What Now For The Working Definition On Islamophobia?

Chris Allen
May 21 · 4 min read

At the tail end of 2018, the All Party Parliamentary Group (APPG) on British Muslims put forward a new working definition of Islamophobia. In its report titled “Islamophobia Defined”, it stated that:

“Islamophobia is rooted in racism and is a type of racism that targets expressions of Muslimness or perceived Muslimness”

The 2018 report of the All Party Parliamentary Group on British Muslims

The culmination of almost two years of consultation and evidence gathering, the working definition was a welcome development and one that I remain happy to endorse. I did this again this past weekend, as a signatory to an open letter published in the Guardian newspaper.

At the time however, I set out in a piece for the Conversation that it was necessary to remember that the working definition was only a recommendation and there were no guarantees the Government — or indeed anyone else — would adopt it. While both the Labour Party and the Liberal Democrats have since done so, recent reports suggest the Government will not be following suit.

Honestly, I’m not surprised.

Writing about the lessons learned from last year’s ‘Summer of Islamophobia’ — in particular the lack of seriousness British politicians attribute to the need to tackle phenomenon — I warned about having too high expectations for the working definition. I did so because at the time, it seemed that some were beginning to believe that the mere publication of a working definition would cut through the contestation and confusion that has surrounded Islamophobia for the past twenty years.

On publication, all would be right with the world.

As I warned however, the working definition may not necessarily provide the ‘solution’ to the ‘problem’. The reason being that few seemed to understand what exactly the ‘problem’ was.

Since then, what has become readily apparent has been the lack of strategic thinking that has accompanied the launch of the working definition. If you want evidence of this, consider the recent drive to encourage universities to adopt it. While there may be a symbolic value in doing so, what else does adoption offer universities? Even before answering that question, one might first contemplate why universities and why now?

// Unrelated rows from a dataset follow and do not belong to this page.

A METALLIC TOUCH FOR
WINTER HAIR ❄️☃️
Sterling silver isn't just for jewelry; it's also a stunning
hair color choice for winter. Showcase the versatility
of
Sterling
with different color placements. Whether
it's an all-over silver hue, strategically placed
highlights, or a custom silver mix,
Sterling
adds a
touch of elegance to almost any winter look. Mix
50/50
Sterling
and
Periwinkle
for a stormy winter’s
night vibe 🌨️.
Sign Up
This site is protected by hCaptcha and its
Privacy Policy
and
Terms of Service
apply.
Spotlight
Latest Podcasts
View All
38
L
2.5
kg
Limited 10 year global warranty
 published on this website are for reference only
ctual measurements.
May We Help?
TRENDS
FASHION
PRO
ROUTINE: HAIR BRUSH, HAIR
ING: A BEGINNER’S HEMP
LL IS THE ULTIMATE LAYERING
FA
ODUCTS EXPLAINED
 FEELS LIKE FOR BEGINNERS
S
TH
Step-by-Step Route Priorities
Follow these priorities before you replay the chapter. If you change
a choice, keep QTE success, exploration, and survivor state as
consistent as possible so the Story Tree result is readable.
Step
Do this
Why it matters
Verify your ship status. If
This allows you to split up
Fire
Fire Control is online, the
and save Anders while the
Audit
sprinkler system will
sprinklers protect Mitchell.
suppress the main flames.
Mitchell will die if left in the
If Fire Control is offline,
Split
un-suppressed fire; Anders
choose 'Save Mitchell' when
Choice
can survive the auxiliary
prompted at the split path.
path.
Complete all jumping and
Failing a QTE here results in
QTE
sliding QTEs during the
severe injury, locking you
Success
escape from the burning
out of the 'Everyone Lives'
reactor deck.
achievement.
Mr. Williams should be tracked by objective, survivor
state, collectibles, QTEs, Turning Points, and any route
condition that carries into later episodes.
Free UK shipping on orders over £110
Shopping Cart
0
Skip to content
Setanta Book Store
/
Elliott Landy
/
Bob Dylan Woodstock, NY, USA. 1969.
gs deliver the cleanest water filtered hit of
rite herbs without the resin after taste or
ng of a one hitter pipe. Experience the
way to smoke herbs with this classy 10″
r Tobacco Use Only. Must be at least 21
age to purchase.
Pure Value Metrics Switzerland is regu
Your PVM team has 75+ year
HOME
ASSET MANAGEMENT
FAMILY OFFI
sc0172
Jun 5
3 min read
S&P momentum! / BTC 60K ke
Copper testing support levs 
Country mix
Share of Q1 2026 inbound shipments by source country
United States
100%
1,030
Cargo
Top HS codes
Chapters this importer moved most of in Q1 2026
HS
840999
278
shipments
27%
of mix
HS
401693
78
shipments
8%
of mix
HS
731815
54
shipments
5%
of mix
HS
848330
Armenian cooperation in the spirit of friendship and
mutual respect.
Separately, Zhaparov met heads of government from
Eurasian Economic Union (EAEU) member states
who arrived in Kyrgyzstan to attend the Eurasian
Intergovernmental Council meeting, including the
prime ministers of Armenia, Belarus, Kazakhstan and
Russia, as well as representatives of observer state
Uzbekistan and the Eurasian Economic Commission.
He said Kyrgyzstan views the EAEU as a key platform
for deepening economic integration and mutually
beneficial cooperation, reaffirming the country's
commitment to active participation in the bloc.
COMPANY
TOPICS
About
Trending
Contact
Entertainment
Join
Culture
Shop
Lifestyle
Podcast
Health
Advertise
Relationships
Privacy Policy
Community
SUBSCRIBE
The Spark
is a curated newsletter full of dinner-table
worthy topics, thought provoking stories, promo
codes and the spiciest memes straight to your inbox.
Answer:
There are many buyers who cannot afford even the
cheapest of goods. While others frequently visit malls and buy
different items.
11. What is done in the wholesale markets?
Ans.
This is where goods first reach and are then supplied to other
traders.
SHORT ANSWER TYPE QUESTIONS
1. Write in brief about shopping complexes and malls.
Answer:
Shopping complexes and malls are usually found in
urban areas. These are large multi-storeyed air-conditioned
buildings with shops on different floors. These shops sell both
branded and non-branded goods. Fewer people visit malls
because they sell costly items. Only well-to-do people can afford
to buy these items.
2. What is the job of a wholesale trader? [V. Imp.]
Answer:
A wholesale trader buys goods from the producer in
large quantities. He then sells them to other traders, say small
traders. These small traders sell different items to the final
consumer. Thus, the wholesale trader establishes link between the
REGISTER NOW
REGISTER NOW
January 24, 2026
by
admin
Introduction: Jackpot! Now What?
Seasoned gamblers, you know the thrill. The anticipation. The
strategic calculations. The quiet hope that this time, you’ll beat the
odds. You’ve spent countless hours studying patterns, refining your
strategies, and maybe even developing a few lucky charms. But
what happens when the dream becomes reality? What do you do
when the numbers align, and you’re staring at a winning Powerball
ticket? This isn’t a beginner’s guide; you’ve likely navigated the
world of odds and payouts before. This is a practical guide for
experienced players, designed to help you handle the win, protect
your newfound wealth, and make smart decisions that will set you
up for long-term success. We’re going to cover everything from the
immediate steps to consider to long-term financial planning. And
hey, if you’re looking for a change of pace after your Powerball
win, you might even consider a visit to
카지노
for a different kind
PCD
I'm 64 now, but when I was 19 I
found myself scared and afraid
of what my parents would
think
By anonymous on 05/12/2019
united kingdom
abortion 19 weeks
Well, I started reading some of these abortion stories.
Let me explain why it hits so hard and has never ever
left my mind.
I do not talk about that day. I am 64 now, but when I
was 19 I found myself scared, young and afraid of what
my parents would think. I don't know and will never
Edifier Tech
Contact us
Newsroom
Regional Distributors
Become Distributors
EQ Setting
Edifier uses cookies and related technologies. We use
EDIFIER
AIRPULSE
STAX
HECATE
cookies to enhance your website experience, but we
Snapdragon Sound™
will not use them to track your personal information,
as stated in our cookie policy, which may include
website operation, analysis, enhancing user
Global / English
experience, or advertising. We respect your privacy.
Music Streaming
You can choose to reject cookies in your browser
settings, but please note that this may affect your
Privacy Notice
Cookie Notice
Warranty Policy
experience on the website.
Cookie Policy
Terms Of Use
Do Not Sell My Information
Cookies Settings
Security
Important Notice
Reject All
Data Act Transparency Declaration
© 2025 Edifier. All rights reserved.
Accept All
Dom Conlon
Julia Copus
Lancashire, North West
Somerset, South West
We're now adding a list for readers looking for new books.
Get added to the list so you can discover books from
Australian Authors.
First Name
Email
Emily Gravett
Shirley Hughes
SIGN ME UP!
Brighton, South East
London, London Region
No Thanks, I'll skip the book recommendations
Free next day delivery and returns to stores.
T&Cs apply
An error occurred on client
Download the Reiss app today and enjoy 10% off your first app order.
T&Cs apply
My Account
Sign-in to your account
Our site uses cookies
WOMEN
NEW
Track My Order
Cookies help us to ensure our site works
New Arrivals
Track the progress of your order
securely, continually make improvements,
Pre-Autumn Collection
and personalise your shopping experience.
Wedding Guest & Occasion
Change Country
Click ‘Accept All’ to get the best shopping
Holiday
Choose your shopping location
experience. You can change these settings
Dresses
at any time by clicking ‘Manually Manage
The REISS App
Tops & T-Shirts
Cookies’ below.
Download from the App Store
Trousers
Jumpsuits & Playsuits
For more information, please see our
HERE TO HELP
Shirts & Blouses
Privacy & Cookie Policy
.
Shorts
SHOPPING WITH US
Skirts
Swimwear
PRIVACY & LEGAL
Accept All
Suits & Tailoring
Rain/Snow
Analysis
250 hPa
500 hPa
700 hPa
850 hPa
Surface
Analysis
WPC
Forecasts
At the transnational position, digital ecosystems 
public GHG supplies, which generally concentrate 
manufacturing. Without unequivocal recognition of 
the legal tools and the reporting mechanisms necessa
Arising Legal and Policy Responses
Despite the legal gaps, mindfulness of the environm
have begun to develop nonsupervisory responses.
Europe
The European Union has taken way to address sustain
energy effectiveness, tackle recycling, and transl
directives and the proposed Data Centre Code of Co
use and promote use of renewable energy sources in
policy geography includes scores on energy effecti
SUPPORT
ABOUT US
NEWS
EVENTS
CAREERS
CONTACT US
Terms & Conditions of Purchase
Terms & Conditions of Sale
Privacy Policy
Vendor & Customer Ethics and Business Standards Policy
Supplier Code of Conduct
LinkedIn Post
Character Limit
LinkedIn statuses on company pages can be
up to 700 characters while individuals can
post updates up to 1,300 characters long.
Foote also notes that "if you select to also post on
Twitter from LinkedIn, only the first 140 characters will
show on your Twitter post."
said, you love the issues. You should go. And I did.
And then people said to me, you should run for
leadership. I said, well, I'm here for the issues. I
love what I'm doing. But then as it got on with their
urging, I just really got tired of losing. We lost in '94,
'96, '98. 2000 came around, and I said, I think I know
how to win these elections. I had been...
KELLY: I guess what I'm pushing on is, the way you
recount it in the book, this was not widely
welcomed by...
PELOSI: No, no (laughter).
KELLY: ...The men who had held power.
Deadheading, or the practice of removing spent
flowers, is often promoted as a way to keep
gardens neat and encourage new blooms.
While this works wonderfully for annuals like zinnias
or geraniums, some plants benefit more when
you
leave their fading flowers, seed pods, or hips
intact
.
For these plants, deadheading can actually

For me, there seems to be no rhyme nor reason in doing so: a mere afterthought about what to do next once news broke about the Government’s intention to reject the definition.

With hindsight, maybe too much truck was placed on the relative success achieved by the working definition of Antisemitism. Having been adopted by numerous governments and state institutions around the world, it would seem likely that many believed the same could be achieved with the Islamophobia equivalent.

While there is some sense to this, seeking to merely mimic or replicate the achievements of those working towards tackling Antisemitism has — and indeed always will -be counter-productive. There are a number of reasons for this.

The first is that Antisemitism currently attracts greater political capital than Islamophobia and is attributed with greater importance by politicians in the contemporary British setting. One can only speculate why this might be so.

The second is that merely mimicking or replicating Antisemitism negates all that is distinct and different about Islamophobia. While some similarities do exist, Islamophobia — like other discriminatory phenomena — has its own history, trajectory, drivers and manifestation. Accordingly, any approaches to tackle it will need to take Islamophobia’s differences and distinctivities into account.

The third is that Britain’s Jewish communities seem to be able to work together to respond to socio-political issues in ways that Britain’s Muslim communities are not. For this reason, I am yet to see an ‘all communities’ approach to tackling Islamophobia in the way I have Antisemitism.

As I wrote last year, the working definition should be seen as a catalyst for change. It should be a mechanism through which new constituencies and collaborations can be created in order to bring about positive and tangible change. If the working definition was adopted, then all well and good. It shouldn’t however be the only measure of success.

I also added that it was highly unlikely the working definition would appease or placate the detractors and critics of Islamophobia. What is particularly depressing is that not only has it failed to appease or placate, it’s afforded an opportunity for them to again recycle and regurgitate their same old, well-worn tropes. Even more depressing is how the Government has given credence to them, listening to such ridiculous claims as a working definition potentially limiting free speech or playing into the hands of extremists.

As Nesrine Malik rightly notes, all are quite irrelevant: mere smokescreens from behind which Islamophobia can again be dismissed out of hand.

Where next then for the working definition?

First, there is a very real need to step back and adopt a more strategic approach to ask where and how the working definition might add value. Those who came up with it are likely to be best placed take this forward. Having said that, this needs to be collaborative and so a broad constituency should be sought to buy-in to what might come next.

Second — and as before — the working definition must be seen as an opportunity through which we can collectively and collaboratively draw attention to the very realities of Islamophobia: to talk about it openly and highlight the detrimental impacts it has on the lives of far too many ordinary people going about their everyday lives in today’s Britain. This should neither be undervalued nor underestimated.

How this plays out is — at present — quite unclear. However, quite irrespective of what ensues, it is imperative we continue to work together to try and bring about the positive change — with or without the working definition-that is so necessary yet which continues to remain, for whatever reason, wholly elusive.